• About this exercise: Output only the lines from the line holding "(page number not for citation purposes)" through the close of the records, exactly as they appear, with all pictures omitted.

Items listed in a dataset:

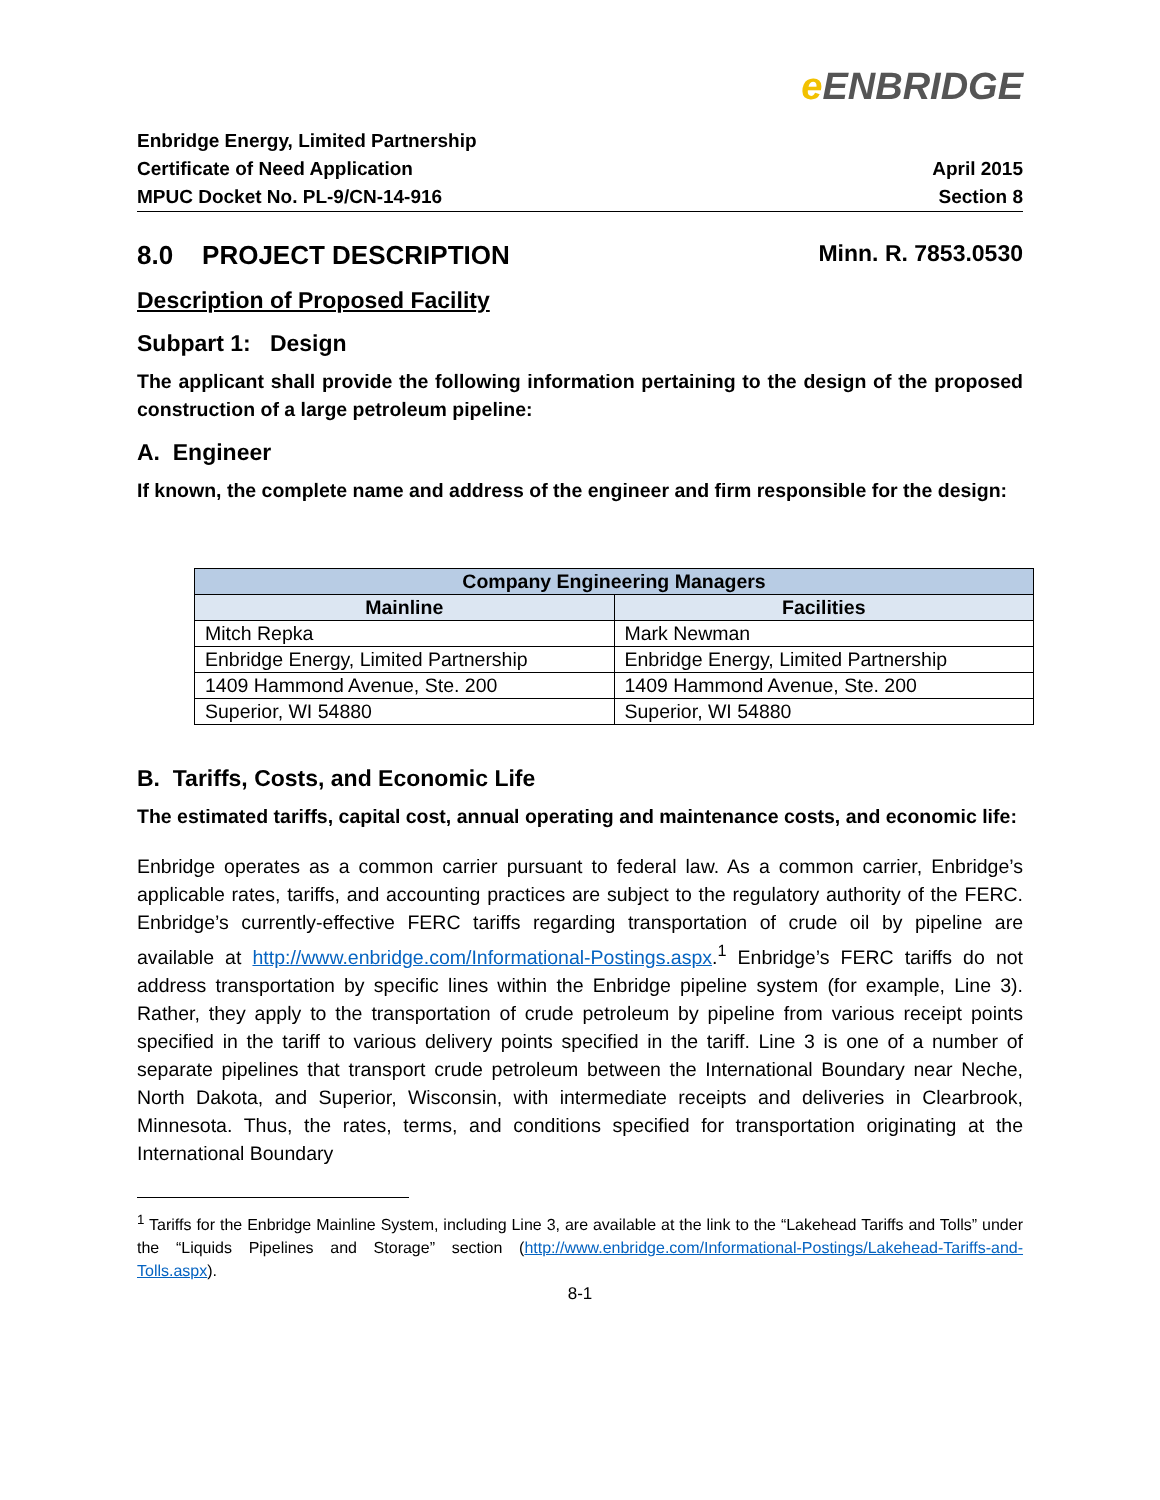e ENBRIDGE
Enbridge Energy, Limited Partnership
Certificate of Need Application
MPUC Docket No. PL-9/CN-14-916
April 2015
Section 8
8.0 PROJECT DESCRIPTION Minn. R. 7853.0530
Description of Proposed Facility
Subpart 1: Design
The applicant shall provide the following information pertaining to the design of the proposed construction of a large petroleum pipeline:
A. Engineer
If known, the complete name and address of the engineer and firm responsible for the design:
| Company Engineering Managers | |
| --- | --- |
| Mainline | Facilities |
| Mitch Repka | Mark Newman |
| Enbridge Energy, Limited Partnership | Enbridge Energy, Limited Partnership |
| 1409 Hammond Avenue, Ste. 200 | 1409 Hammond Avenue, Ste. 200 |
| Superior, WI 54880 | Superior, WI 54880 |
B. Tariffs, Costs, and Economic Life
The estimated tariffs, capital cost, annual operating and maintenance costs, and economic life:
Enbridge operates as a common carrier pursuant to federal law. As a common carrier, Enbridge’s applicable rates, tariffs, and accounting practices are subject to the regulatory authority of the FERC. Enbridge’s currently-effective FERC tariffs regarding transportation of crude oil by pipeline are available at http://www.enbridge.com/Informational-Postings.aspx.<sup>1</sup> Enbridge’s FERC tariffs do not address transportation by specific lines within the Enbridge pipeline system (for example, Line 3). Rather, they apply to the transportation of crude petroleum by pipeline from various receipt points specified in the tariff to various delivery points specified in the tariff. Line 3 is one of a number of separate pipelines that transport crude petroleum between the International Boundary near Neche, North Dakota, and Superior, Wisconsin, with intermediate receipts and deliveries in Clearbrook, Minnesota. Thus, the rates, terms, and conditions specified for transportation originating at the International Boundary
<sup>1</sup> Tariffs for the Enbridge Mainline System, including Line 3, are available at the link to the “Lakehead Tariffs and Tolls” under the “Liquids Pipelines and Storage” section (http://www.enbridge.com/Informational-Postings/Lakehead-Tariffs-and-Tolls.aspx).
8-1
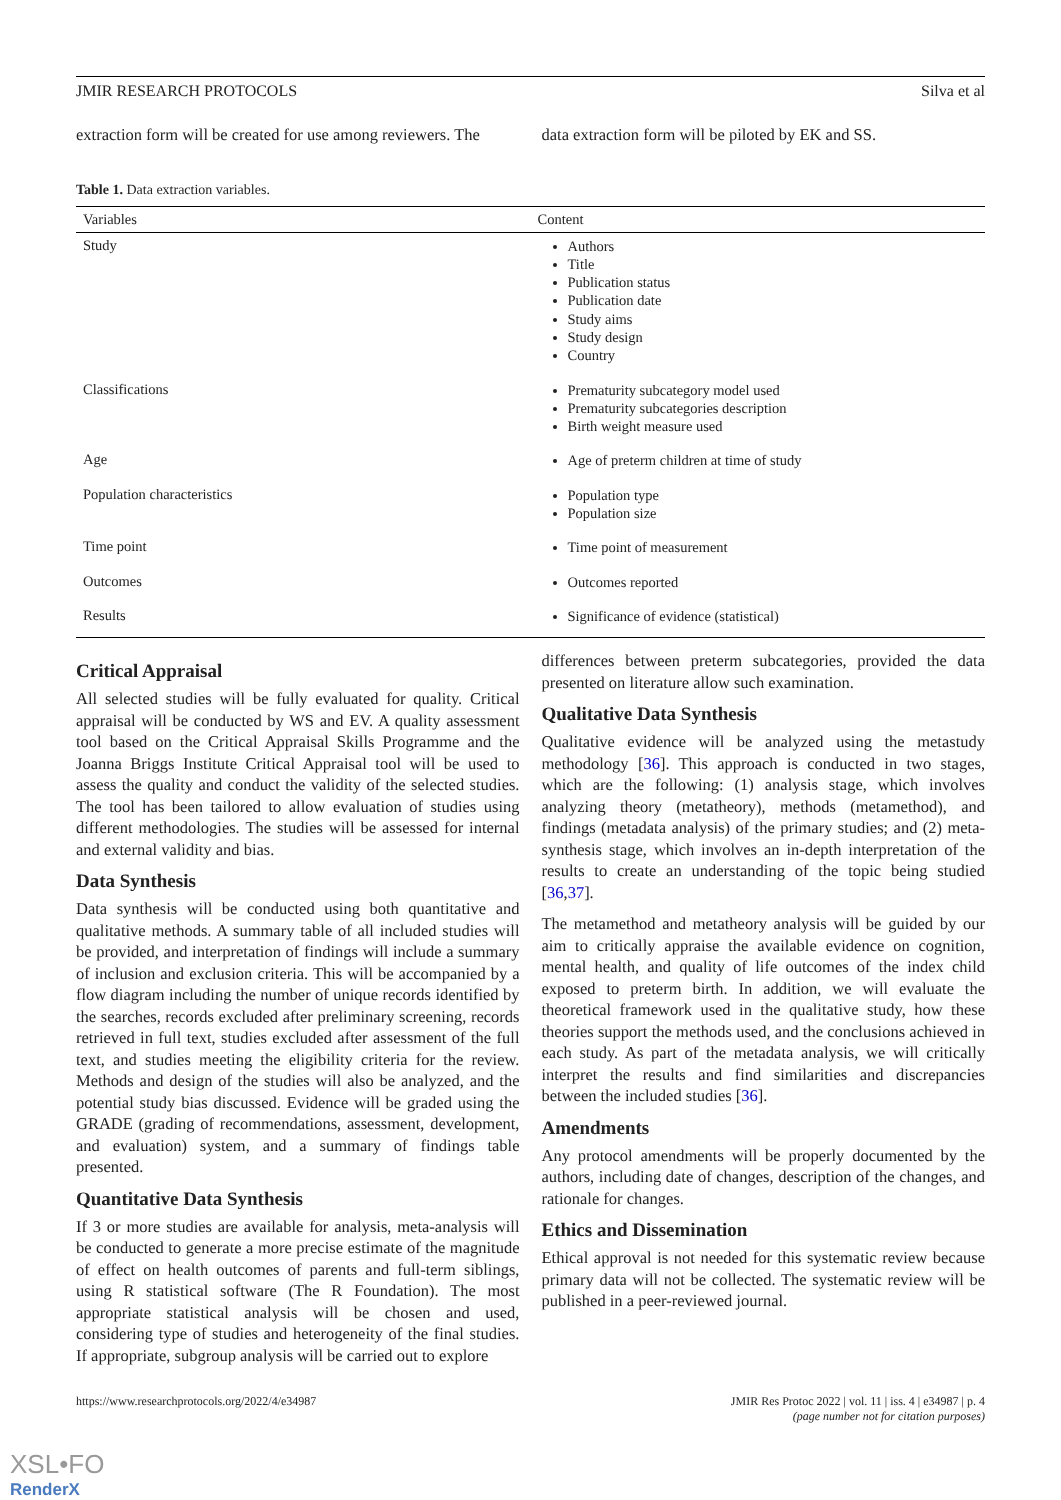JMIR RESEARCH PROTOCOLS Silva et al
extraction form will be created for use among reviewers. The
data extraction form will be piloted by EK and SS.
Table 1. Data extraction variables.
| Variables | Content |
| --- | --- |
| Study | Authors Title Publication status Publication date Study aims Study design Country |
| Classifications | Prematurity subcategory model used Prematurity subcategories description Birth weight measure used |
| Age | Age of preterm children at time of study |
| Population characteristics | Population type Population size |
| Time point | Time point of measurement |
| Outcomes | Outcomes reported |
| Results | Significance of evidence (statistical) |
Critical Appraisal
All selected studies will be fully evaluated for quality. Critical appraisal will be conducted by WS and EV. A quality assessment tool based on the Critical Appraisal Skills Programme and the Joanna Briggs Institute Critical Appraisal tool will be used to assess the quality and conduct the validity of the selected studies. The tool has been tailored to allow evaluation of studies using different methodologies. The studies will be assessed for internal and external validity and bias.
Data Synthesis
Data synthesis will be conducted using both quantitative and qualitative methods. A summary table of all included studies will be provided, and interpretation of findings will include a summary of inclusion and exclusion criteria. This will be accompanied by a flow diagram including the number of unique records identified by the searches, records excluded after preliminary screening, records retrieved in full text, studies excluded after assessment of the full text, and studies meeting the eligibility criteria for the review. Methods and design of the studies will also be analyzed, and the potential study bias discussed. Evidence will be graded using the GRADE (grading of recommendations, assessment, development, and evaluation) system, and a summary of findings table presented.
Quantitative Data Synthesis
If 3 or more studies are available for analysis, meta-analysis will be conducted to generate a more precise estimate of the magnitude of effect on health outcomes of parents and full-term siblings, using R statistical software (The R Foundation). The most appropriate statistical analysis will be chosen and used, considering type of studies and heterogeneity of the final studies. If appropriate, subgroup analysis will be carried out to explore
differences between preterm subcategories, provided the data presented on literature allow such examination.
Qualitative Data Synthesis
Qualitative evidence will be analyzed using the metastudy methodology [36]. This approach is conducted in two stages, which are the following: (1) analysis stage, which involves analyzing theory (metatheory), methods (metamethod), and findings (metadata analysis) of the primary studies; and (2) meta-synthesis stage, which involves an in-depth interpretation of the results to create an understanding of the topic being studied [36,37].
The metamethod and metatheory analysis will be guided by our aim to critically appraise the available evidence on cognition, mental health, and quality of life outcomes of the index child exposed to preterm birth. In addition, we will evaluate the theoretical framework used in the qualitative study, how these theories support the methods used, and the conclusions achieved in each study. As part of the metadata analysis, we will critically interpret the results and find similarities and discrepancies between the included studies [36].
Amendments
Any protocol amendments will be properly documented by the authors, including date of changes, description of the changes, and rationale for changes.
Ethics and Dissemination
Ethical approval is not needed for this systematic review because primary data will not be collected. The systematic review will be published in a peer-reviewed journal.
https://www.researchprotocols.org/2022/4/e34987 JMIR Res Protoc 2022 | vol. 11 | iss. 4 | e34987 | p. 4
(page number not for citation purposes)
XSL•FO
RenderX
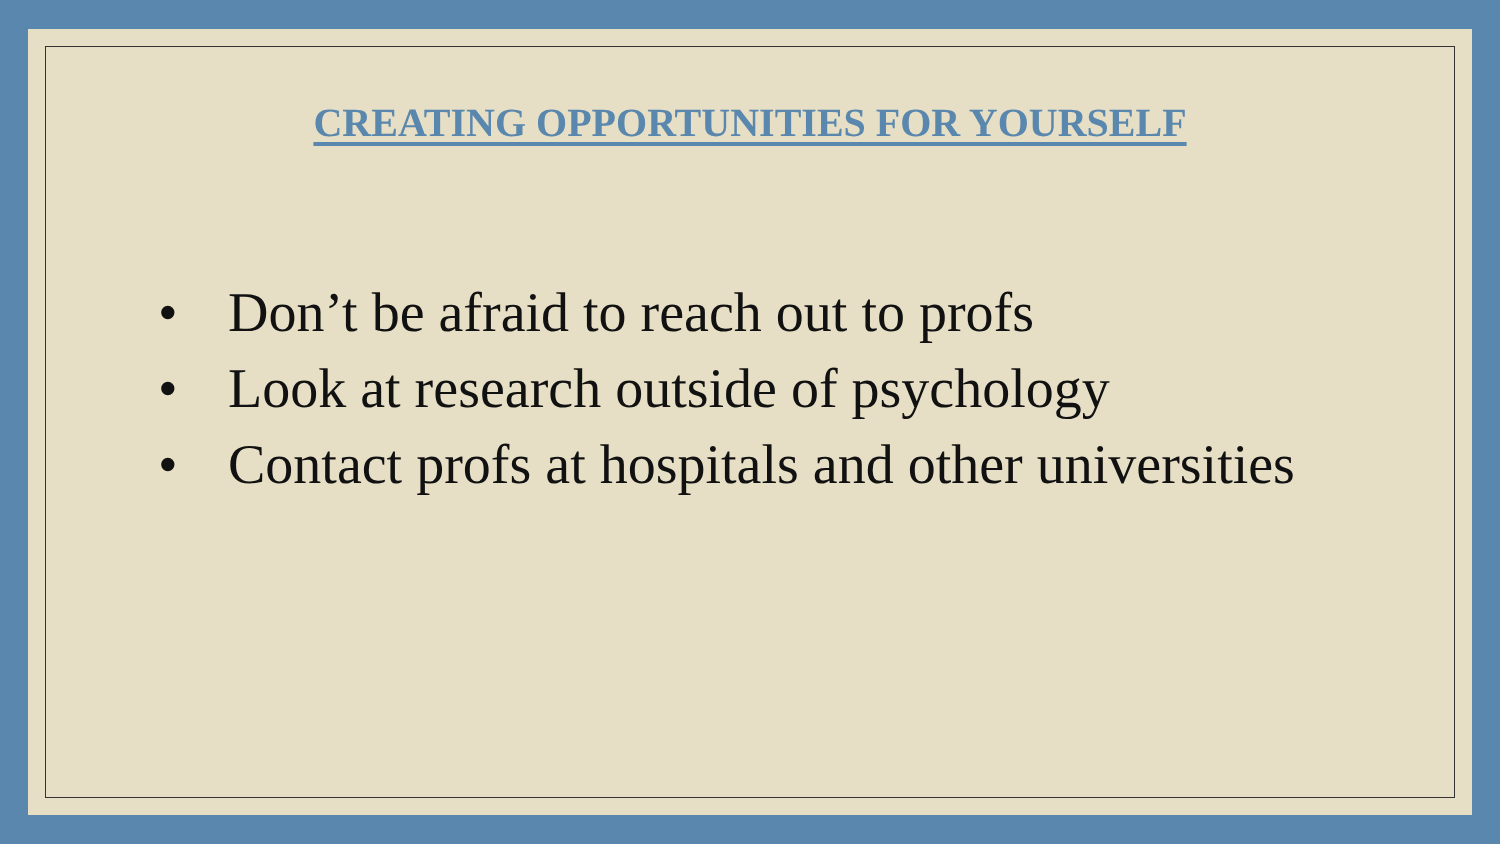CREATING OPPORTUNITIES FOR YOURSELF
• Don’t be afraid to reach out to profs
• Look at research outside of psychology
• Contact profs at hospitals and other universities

• Your response:
(page number not for citation purposes)
XSL•FO
RenderX
CREATING OPPORTUNITIES FOR YOURSELF
• Don’t be afraid to reach out to profs
• Look at research outside of psychology
• Contact profs at hospitals and other universities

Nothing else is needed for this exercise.